他豪迈地拍拍银子:“老爷子出门去了,我刚得了银库钥匙,总算能放心耍了!”
你爹怎么没抽死你!
牛力腹诽一句,眼睛却黏在银箱上拔不出来。
这么多钱,他得跟着蓝岭干多久才能赚出来?倘若这次能哄高兴了黄公子,把他发展为长期捞钱的线,再以他为敲门砖接触他的亲朋,那前景可太美好了。
可黄公子是来赌钱的,他牛力真的要上桌吗?
半个时辰后,本来摇摆不定的牛力跟黄公子耗上了。
他初时不想参与的,只是想着哄哄公子哥儿,但黄公子跟芳菲赌了几把,嘀嘀咕咕一番后,嬉笑着开起了玩笑:“原来兄台惧内啊!要我说,大丈夫戒赌的确可喜可贺,但你这事儿传出去却全是妇道人家的功劳,别人啊,得说嫂夫人是一朵鲜花插在牛粪上,啧,难听死了!”
牛力当时就给激得面红耳赤,血往上涌。
黄公子抬头笑了笑,真诚建议:“要不你来赌两把,小赌怡情,然后告诉熟人赌钱也就那样,没意思极了,至此戒赌。这样么,就是你自己不想赌,而不是妇人当了你的家,做了你的主。更何况……”他嗤笑一声,“还是个无情无义的二嫁妇!”

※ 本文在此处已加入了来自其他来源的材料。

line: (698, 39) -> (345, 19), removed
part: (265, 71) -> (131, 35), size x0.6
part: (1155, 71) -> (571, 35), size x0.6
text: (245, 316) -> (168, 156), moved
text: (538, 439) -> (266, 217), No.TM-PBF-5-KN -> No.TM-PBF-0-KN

牛力既羞且气,同时还有点打开新世界大门的感觉,他越想越有道理,不知怎么的就上了桌。
最初他还警醒着,记得黄公子是猎物,他是猎人,对方不管说什么,他都不能被牵着鼻子走,然而黄公子手气实在太差,未及四更天,竟已输了上百两。牛力担忧黄公子输多了败坏兴致,试探着给他放水,却不想黄公子竟是个犟种,当即发怒掀桌:“姓牛的你什么意思,瞧不起某是不是?某缺这点银子么?拿出真本事来,不然给我滚!”

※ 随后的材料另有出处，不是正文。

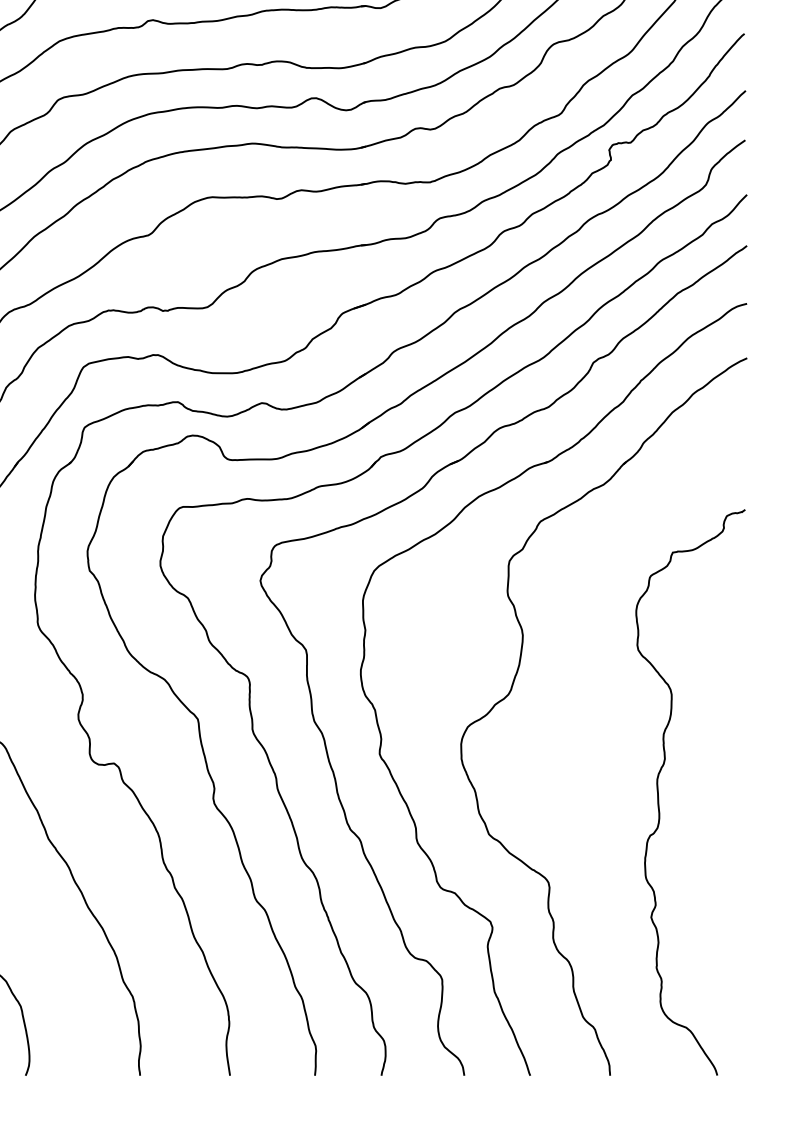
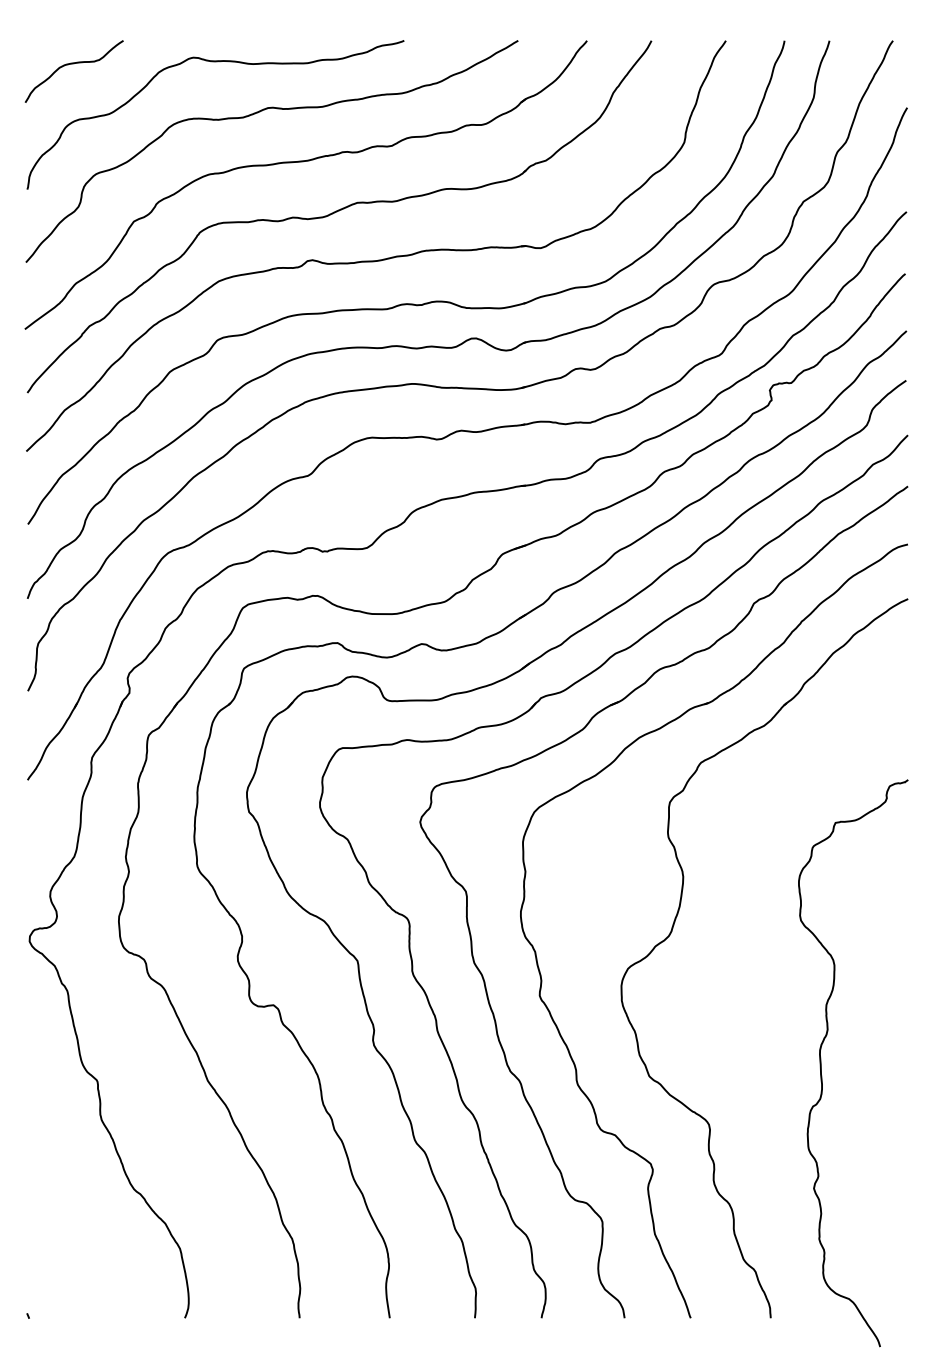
curve: (658, 792) -> (821, 1063), moved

芳菲吓得连忙起身相劝:“公子莫气,他新来的,不懂。”说着,转头埋怨牛力,“你别耍滑头,公子不是那种输不起的人,有什么真本事都拿出来。”
牛力看在银子的份上忍气吞声,同时彻底放下了心——这猎物上钩了。
赌瘾一起,双方便收不住劲儿,黄公子越输眼睛越亮,牛力的胃口也逐渐撑大了,一百两、二百两、三百两……快天明的时候,黄公子猛地把剩下半箱银子全压上了,面现癫狂之色:“来来来,一把定输赢!”
牛力陡然瞪大了眼睛,这一箱银子约莫千两,莫非今晚能全归他?!
不行不行,牛力心知须适可而止,不能这么干,万一黄公子醒过神来后悔怎么办?那就没以后了,得细水长流才行。
牛力搜肠刮肚想着蓝岭此时该怎么处理,斟酌着开口:“公子,不是牛某扫兴,您这来的太大了,某家底薄,受不起啊!咱缓一缓,歇一歇好不好?”
黄公子正是兴头上,死活不依,拍着桌子怒道:“来来来,某连银箱都抬来了,就没打算抬回去!”
牛力心说,我怕你一下子输上千两,被你爹打断腿禁足。
芳菲嫉妒得眼睛都红了,她偷偷拧了牛力腰侧一把,用气声警告:“别扫兴,赢了分我两成,不,三成!”
牛力兴奋又恐慌,不由小声问:“你们平时也玩那么大?”
“想得美!”芳菲臭着脸哼唧,“平常顶天能赢个百两,他头一次这般大方,等他家老爷子回来,哪还有这样的好机会!”女子狠狠碾他的脚,气得都快哭了,“你这粗人怎么就那么好的运气,要不是为了让你高兴,我,我……”
牛力一听这话,登时舍不得放大鱼走了,赶忙许诺:“你放心,我再赢了钱分一半给你,回头给你打副头面,必要你在小姐妹那里风风光光的!”
黄公子压上了剩余半箱银子,牛力压上了今晚赢来的所有钱,两个赌徒在蒙蒙亮的天色中狂呼乱叫,将骰子掷得哗啦响,引得丫鬟小厮都过来喝彩,气氛瞬间顶了上去,直让人欲罢不能。
牛力左袖卷过手肘,右袖却保持原样,芳菲好心想要帮他卷起却被他一把推开,搞得女子闷闷不乐。
升官图上,两人从“白丁”出发,随着骰子的滚动,依次升童生、案首、监生、秀才、廪生,遍历各大衙门,直至最后靠近太傅、太师、太保。
德、才、功、赃四个字在骰子上反复呈现,房间里大笑与诅咒的声音此起彼伏,热闹得让人心动。